Aku dan Mas Ji saling menatap. Aku menelan ludah di tenggorokan dan menunggu penjual itu melanjutkan ucapannya.
“Jika yang di ambil sepadah kalian saja, tidak apa. Tapi kalau orangnya juga, jadi repot”, katanya menakut-takuti “Zaman sekarang ini menjadi susah-susahnya orang lain. Banyak penjahat di bebaskan dari penjara oleh Pemerintah, jadinya kejahatan bertambah. Pemerintah kok semena-mena bertindak?”.
Bicara penjual itu mulai pling-plang. Sebelumnya menasehati kami untuk berhati-hati. Sekarang menyalahkan pemerintahan yang dia anggap penyebab dari akibat adanya begal, ada-ada saja.
“Mau bagaimana lagi pak. Ekonomi kritis gara-gara Corona?”, Mas Ji nimbrung asik berbicara, juga ikut menyalahkan virus.
“Yah… Tukang memanaskan berita itu kerjaan media. Gara-gara kelakuannya, masyarakat jadi khawatir”, kata penjual itu sambil menyuguhkan dua cangkir kopi.

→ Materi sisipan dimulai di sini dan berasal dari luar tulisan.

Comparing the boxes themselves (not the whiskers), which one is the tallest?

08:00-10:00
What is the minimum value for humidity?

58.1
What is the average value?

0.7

Apakah di warung ini hanya berisi salah dan menyalahkan. Jadi siapa dong yang benar. Aku biarkan mereka berbicara dalam larut kopi khas pantura itu yang menghangatkan dan segar. Aku menjadi pendengar mereka yang saling beradu info dan pandangan. Baik bejatnya negeri ini atau masalah begal.

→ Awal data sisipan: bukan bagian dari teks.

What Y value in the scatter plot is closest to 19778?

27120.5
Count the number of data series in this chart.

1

“Dulu”, kata penjual itu sambil menghisap rokok “Sebelum adanya pagebluk sekarang ini. Ada yang namanya kolera dan flu burung yang tidak kalah mengerikan dengan corona. Apalagi wabah flu burung sebelum terkenal di telinga masyarakat desa, mereka merasa aman. Namun saat beritanya berkoar-koar, masyarakat malah dibuat panik dari pada dibuat tenang. Jangankan masalah kesembuhan, kesejahteraan sosial saja menjadi kesenjangan sosial”.
“Begitu pak ya?”.
“Gusdur berkata waktu itu. Media zaman sekarang merasa kebingungan, besok kemana? makan apa? Kalau zaman Soeharto. Media tempatnya jelas, makanpun jelas. Jadi dari kemaren hingga sekarang mereka bingung cari makan. Dengan cara menyebar kekhawatiran, adu domba, melecehkan individu”, Penjual itu membuang rokok yang makin pendek, mengambil botol air dan meminumnya lantas melanjutkan, “Jam satu lebih, yuk pulang”.
Aku dan Mas Ji saling menatap. Kami belum merasa puas mendengarkan penjual itu berkata, tenyata ia menyudahi pembicaraanya.
“Pesanku satu! Hati-hati di jalan”, penjual itu memadamkan lampu warung.
Aku tak menyadari jika api unggun yang membakar sampah di pojok warung itu sudah padam dari tadi. Aku cepat-cepat menghabiskan kopiku yang cukup banyak lantas menyusul Mas Ji yang sudah menungguku di atas motor.
Kami kembali meluncur ke utara. Meleset pada dingin sepanjang jalan pulang. Menyisakan kata demi kata penjual itu yang berisi kesalahan dan menyalahkan, atau dia tengah bertanya-tanya.
“Geng. Kamu ingat kata orang itu”, Mas Ji mulai berkomentar pada penjual itu “kita di sana Ngangsu pangaweruh. Mencari ilmu dari beliau”, ia berdakwah seakan aku memerlukannya. Tetapi memang aku membutuhkan komentar darinya.
“Tenang saja Mas Ji. Janjiku, kejadian ini aku buat cerita”, kami meleset di sepanjang jalan. Menjadi canggung dan tenggelam dalam pikiran. Baik aku dan Mas Ji, mungkin.